**EXERCISE DETAILS:**
Go line by line through the records below. Copy whichever lines contain the string "data".

[INPUT RECORDS — start]

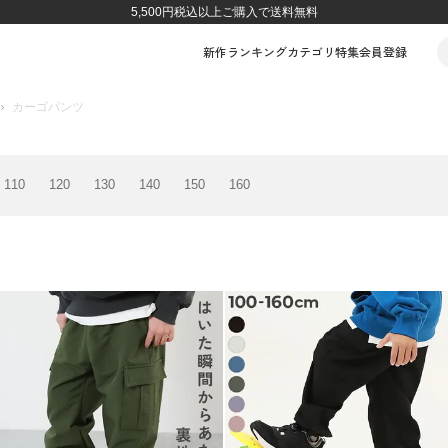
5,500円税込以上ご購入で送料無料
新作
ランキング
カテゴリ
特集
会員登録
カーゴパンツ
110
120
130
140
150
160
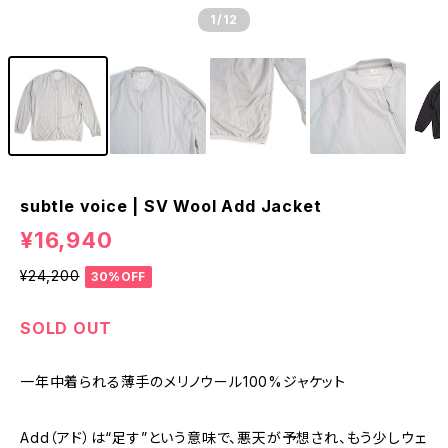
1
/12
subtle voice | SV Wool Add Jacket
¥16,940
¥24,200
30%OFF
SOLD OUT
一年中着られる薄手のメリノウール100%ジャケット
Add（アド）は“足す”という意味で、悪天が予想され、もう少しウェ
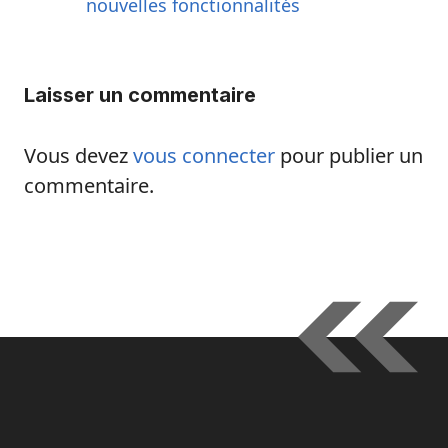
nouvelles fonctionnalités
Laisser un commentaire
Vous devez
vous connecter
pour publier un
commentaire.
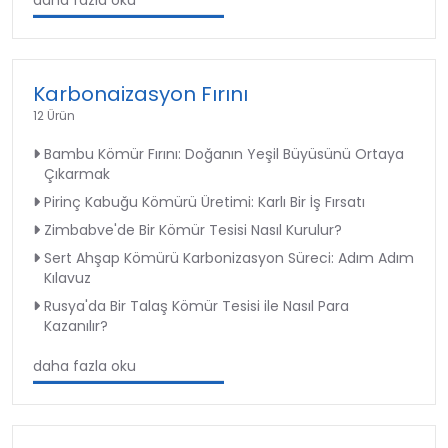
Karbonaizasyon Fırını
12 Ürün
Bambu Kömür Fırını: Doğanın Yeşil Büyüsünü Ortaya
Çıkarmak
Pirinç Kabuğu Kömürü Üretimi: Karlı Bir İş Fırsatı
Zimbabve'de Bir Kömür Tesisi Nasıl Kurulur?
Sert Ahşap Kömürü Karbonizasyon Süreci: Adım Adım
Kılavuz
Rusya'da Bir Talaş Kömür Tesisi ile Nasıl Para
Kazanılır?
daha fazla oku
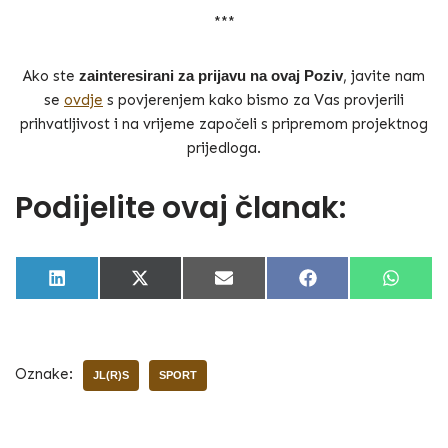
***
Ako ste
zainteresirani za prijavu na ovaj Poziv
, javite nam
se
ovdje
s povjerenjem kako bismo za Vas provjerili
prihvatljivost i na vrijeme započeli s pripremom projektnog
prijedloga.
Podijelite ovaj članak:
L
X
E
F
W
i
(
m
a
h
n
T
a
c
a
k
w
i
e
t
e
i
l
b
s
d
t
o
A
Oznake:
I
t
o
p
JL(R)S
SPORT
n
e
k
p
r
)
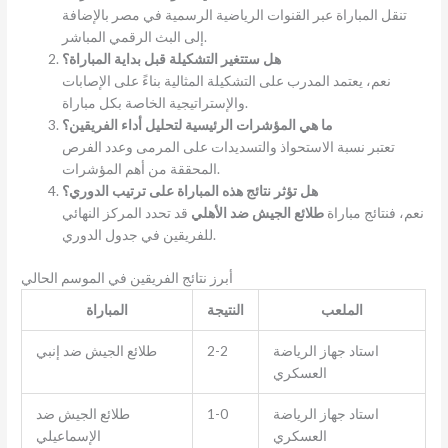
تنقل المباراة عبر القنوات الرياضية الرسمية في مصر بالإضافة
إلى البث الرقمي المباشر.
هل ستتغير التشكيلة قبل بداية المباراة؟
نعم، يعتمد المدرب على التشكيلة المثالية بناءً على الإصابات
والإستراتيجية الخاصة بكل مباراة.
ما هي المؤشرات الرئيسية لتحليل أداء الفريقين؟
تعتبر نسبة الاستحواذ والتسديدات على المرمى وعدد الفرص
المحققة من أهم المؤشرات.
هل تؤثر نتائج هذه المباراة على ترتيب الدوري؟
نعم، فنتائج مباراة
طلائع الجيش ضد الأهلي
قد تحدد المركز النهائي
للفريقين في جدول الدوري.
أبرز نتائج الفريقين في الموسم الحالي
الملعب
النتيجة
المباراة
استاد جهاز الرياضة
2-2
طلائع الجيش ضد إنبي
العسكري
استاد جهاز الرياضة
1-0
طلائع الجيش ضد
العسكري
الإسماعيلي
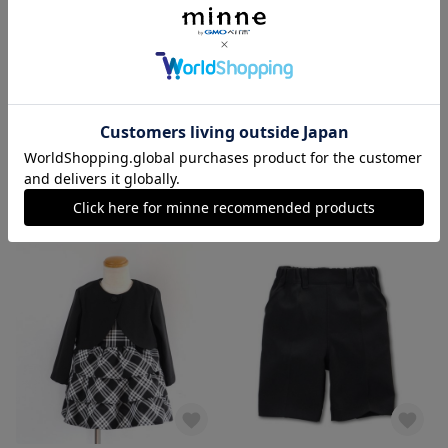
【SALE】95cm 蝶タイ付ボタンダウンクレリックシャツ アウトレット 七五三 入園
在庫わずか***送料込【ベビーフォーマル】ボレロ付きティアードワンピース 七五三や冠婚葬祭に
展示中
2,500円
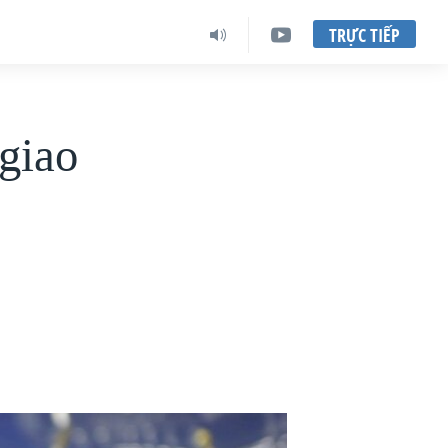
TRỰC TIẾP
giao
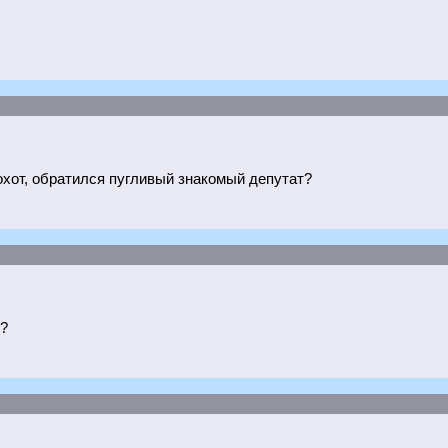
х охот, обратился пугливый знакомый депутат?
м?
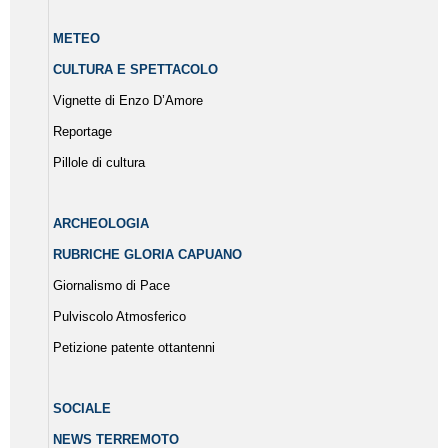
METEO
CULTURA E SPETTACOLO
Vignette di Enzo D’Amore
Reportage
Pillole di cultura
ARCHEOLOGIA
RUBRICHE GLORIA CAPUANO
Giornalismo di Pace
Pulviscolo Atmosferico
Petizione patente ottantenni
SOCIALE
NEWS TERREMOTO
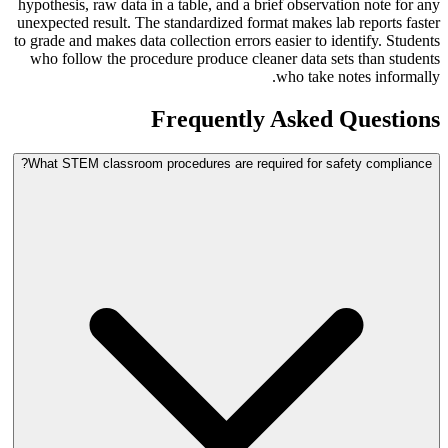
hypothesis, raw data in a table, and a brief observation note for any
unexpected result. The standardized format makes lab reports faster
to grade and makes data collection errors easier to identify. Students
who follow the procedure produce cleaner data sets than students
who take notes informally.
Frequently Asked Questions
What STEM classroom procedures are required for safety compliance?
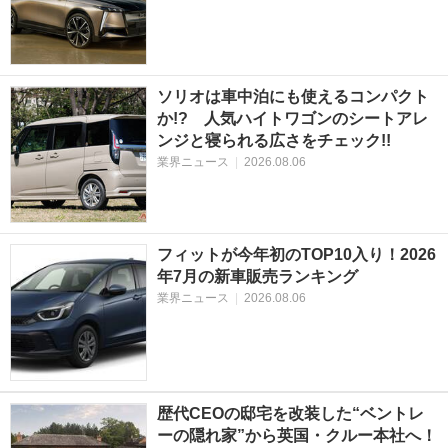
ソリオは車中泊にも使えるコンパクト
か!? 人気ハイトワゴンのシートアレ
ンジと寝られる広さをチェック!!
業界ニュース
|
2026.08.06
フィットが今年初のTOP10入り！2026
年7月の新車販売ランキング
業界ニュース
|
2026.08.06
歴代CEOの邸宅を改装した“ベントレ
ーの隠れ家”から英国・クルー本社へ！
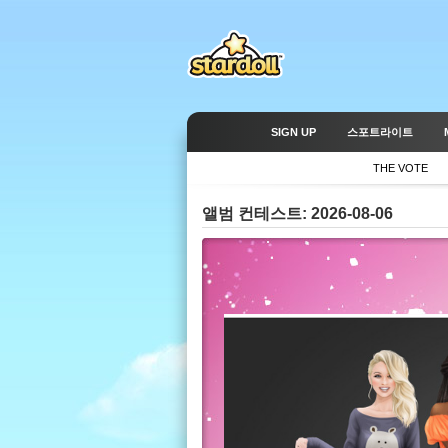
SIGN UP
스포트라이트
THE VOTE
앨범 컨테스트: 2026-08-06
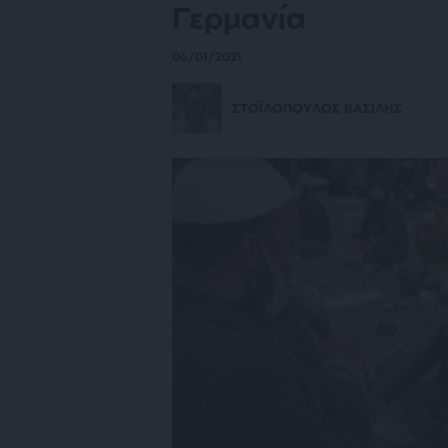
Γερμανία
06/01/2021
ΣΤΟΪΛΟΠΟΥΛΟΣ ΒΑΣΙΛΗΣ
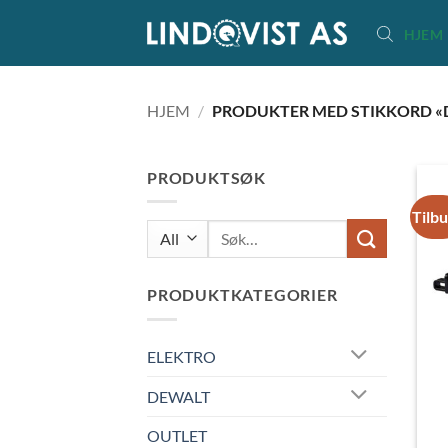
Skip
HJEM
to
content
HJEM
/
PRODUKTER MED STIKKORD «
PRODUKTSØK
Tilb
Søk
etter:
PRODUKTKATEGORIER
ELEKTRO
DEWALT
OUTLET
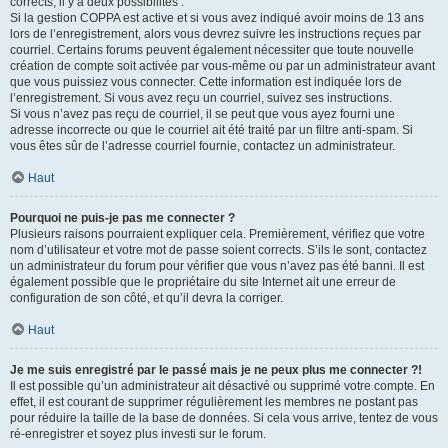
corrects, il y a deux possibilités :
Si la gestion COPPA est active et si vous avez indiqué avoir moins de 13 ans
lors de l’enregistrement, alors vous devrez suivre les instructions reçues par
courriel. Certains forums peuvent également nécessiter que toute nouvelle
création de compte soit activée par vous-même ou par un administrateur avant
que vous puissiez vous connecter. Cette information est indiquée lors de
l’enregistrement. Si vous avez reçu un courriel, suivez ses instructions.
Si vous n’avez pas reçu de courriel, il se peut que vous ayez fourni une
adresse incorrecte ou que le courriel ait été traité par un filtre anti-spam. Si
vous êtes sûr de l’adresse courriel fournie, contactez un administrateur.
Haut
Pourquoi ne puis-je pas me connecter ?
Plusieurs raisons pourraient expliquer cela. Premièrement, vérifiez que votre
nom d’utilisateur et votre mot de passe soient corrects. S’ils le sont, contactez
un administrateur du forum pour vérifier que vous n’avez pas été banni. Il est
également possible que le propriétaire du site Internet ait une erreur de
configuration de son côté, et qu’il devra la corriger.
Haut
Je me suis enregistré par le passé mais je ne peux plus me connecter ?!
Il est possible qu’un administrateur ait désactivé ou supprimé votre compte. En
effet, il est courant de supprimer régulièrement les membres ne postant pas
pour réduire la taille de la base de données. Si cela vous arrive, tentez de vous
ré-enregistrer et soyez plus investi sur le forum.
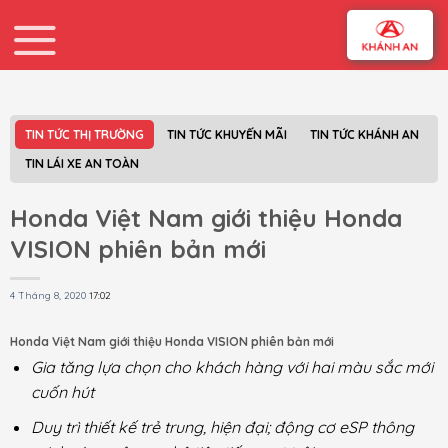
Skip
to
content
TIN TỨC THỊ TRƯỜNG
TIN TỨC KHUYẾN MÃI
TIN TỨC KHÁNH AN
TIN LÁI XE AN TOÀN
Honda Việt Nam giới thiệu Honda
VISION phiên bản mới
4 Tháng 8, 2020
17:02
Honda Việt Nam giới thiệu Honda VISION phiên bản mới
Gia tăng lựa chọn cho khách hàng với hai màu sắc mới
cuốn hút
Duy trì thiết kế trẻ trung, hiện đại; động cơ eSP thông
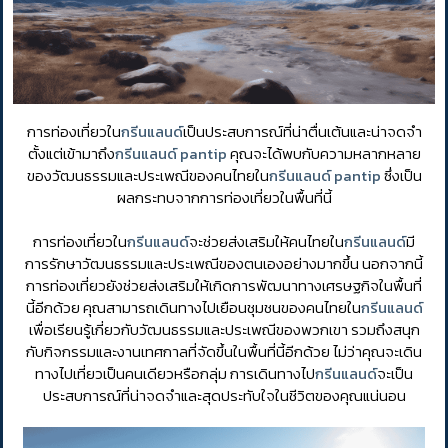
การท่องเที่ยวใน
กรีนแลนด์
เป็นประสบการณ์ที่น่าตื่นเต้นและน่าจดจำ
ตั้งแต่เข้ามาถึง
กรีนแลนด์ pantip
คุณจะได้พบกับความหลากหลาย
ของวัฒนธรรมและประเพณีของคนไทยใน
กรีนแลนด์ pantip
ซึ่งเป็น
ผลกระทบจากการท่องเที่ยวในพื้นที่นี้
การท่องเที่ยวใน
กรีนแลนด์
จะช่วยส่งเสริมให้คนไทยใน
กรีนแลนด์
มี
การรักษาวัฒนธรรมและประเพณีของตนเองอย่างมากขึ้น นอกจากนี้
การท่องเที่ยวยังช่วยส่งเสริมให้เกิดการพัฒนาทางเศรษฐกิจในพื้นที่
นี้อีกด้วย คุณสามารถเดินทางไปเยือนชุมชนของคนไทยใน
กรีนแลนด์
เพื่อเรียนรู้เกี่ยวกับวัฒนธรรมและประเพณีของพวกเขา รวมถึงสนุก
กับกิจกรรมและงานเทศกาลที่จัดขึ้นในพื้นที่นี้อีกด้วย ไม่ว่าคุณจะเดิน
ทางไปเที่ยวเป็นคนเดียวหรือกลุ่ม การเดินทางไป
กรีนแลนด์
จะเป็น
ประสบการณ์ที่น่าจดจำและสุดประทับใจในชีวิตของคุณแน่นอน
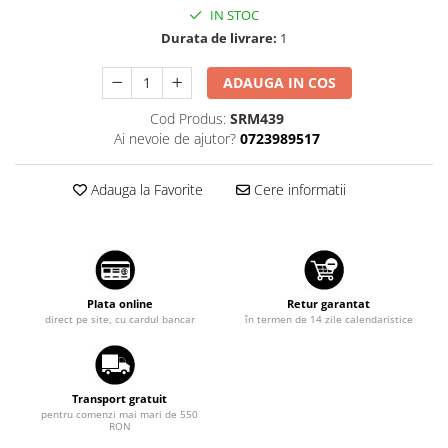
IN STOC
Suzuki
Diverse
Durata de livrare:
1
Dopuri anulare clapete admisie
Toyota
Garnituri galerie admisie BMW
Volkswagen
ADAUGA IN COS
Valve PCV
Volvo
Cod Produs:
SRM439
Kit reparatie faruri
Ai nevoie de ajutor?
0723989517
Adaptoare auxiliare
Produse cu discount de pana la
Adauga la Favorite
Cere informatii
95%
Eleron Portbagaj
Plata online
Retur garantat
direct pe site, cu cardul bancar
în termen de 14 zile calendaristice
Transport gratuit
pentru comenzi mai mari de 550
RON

[INPUT RECORDS — finish]

**ANSWER SPACE:**
hypothesis, raw data in a table, and a brief observation note for any
to grade and makes data collection errors easier to identify. Students
who follow the procedure produce cleaner data sets than students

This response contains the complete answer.